- - - -- - - -- - - - - - - -- - - - - - - - - --Jornal do Commercio - Recife, 22 de abril de 1998

GOVERNO/ CONGRESSO II
ACM, abalado, afirma que perdeu a vida

BRASÍLIA - O presidente do Congresso, Antônio Carlos Magalhães (PFL-BA), ficou desesperado ao saber da morte do filho, Luís Eduardo Magalhães. "Perdi a minha vida. Por que não fui eu? Por que o meu filho?", disse ACM, chorando, segundo o relato do senador Francelino Pereira (PFL-MG). O desabafo foi feito quando ACM abraçava Francelino, ainda segundo o senador mineiro, que saiu do Hospital Santa Lúcia por volta das 21h.

O vice-presidente do Supremo Tribunal Federal, Carlos Velloso, que deixou o hospital logo depois, afirmou que ACM havia sido medicado para controlar o nervosismo. Segundo Velloso, o senador estava "em prantos".
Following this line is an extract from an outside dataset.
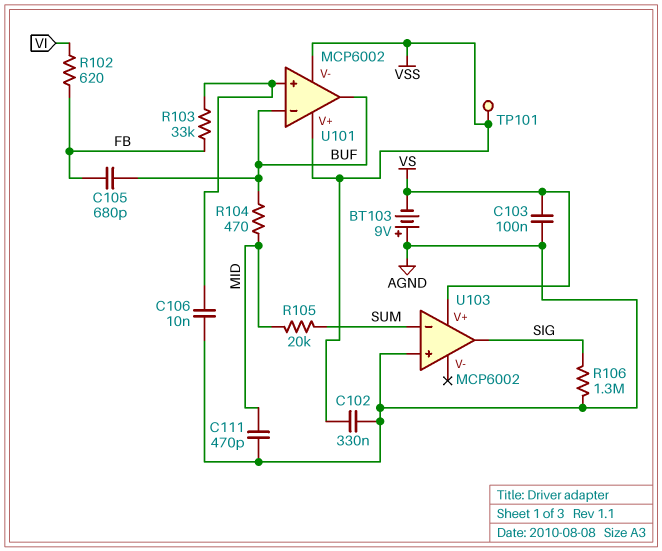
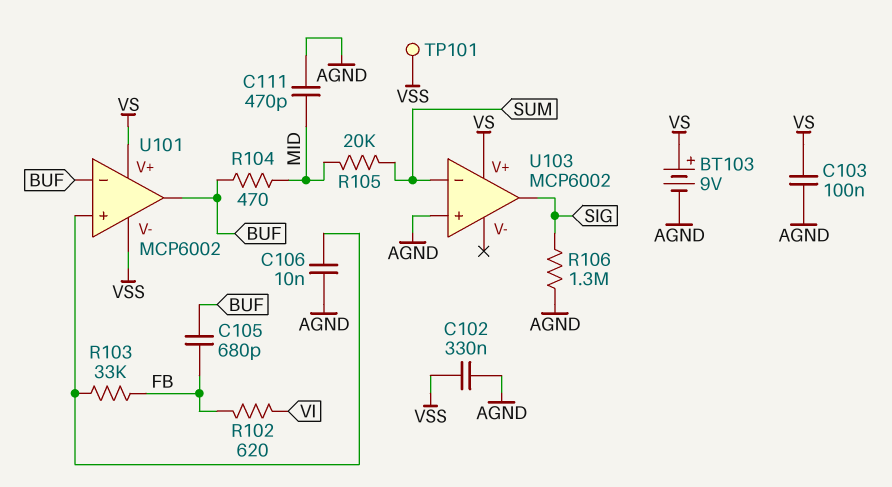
BT103: 9V (plus AGND, minus VS) -> 9V (plus VS, minus AGND)
U101 pin V+: VSS -> VS

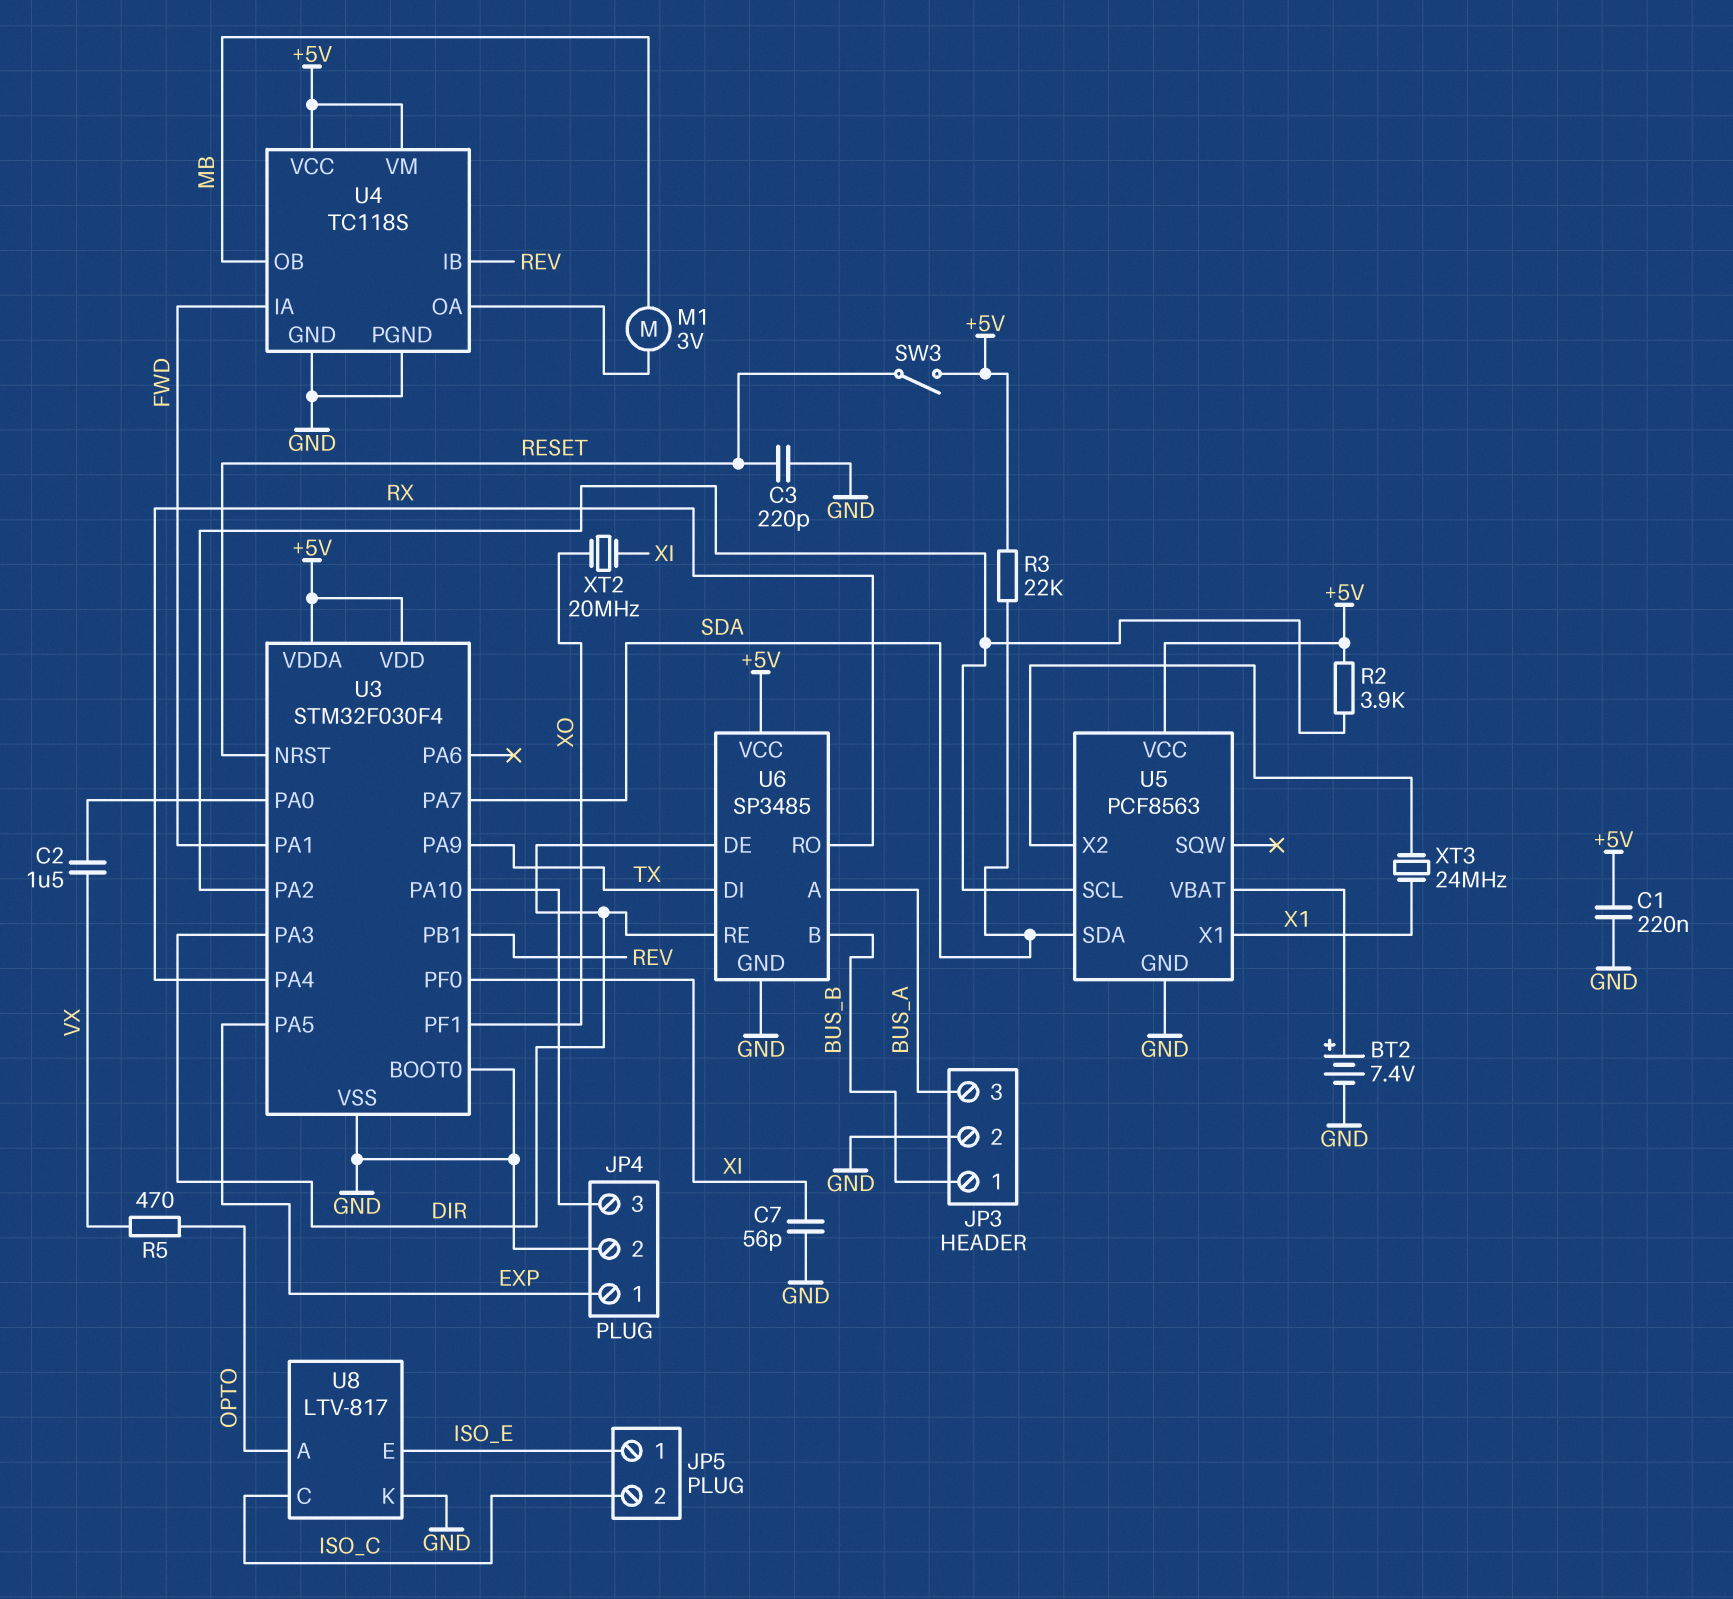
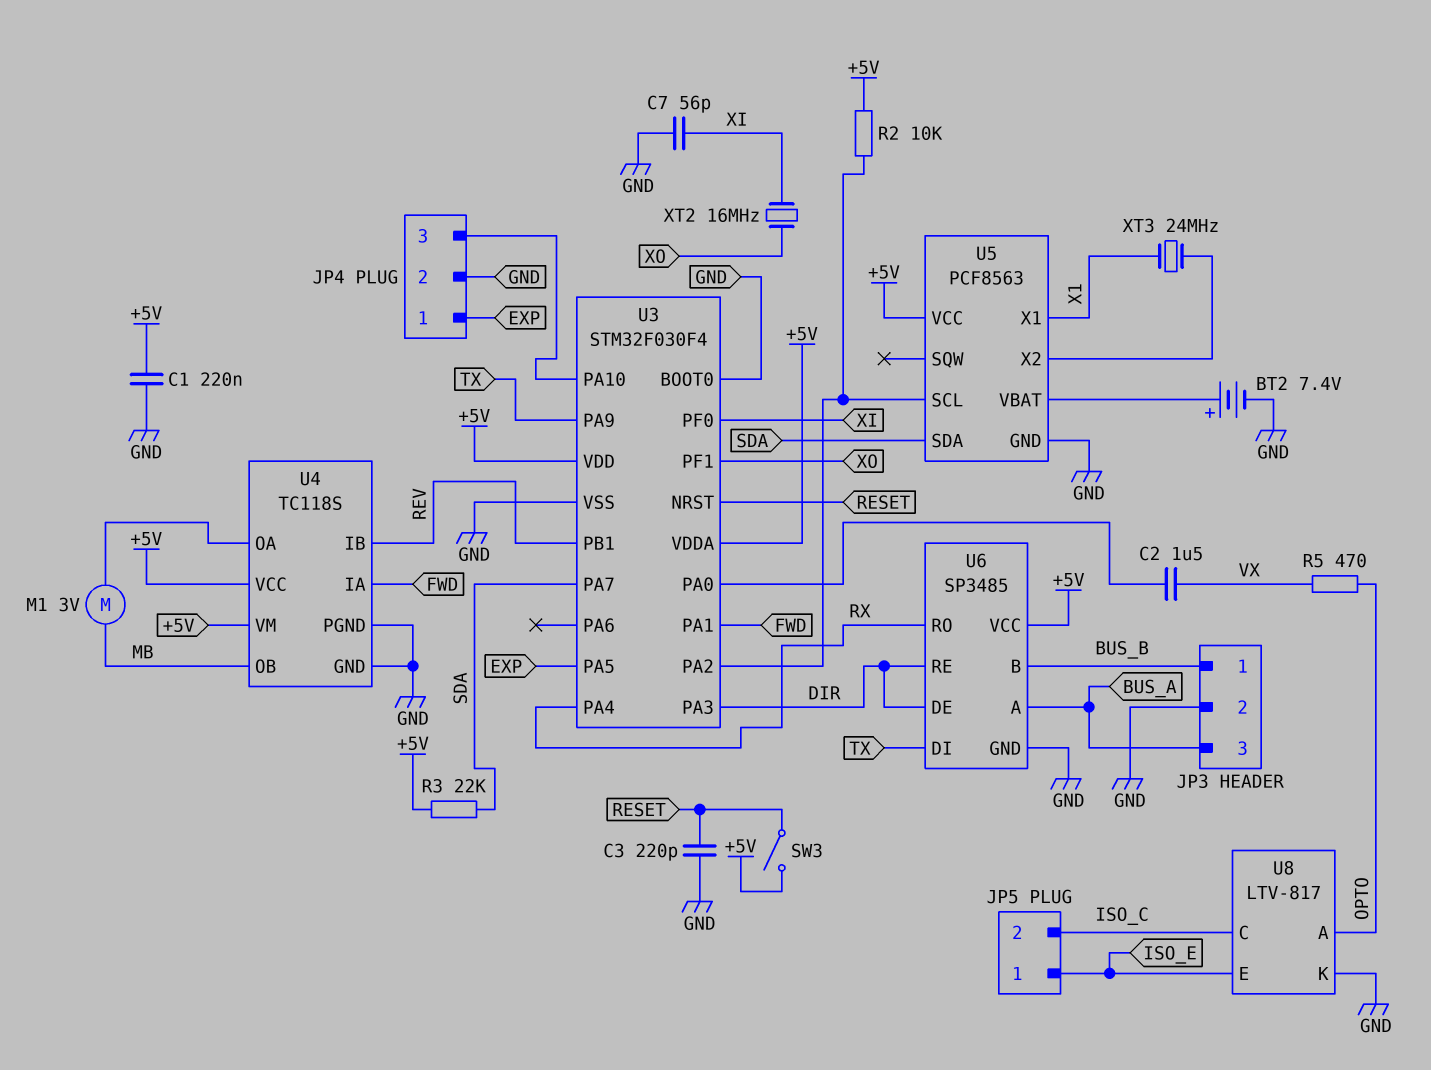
R2: 3.9k (+5V, U3/PA2) -> 10k (+5V, U3/PA2)
XT2: 20MHz (XI, XO) -> 16MHz (XI, XO)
Por volta das 17h15, ACM deu uma entrevista coletiva e procurou minimizar a gravidade do enfarte sofrido por Luís Eduardo. Ele chegou a desautorizar as declarações do chefe do Serviço Médico da Câmara, José Luiz Veloso, o primeiro a anunciar o enfarte. "Esse chefe não deve entender nada de cardiologia. Ele não tem autoridade para isso, porque não viu o doente", disse o senador.

Tentando amenizar o problema, o senador ainda fez uma afirmação contraditória durante a entrevista: "Não acredito que tenha sido enfarte. Isso ainda pode acontecer. Se foi, foi pequeno". ACM é médico, formado em 1952 pela Universidade Federal da Bahia. Antes de ACM, o porta-voz da presidência do Senado, Fernando César Mesquita, havia transmitido a versão da família, omitindo o enfarte. "Houve efetivamente um problema circulatório. A informação é que a situação está sob controle e que ele (Luís Eduardo) está fora de perigo", disse Mesquita, pouco depois das 17h.

O próprio Mesquita, cerca de três horas depois, anunciou a morte de Luís Eduardo. Ele se aproximou dos jornalistas e fez um sinal de negativo, com o polegar voltado para baixo.

MOVIMENTAÇÃO - O anúncio da morte ampliou a movimentação de políticos no hospital. O líder do Governo no Congresso, senador José Roberto Arruda (PSDB-DF), foi o primeiro a chegar depois do anúncio. "Quando eu saí, estava tudo bem", disse Arruda, pouco depois das 20h, demonstrando surpresa. Ele havia estado no hospital durante a tarde.

"ACM não tem como se refazer emocionalmente desta perda. Ele nunca mais será o mesmo. Todo pai tem um projeto para o filho e ACM trabalhou muito para preparar o projeto político do filho", disse o senador Epitácio Cafeteira (PPB-MA). Cafeteira se referiu ao projeto de ACM de eleger o filho governador da Bahia, na próxima eleição, e presidente da República, em 2002.

O vice-presidente Marco Maciel esteve no hospital mas saiu minutos antes do anúncio da morte. Cercado pelos jornalistas, ele disse apenas que esperava que tudo acabasse bem. O senador Íris Rezende (PMDB-GO, ex-ministro da Justiça, disse que foi "uma perda irreparável". "Era um deputado que prometia muito. É inconcebível essa perda."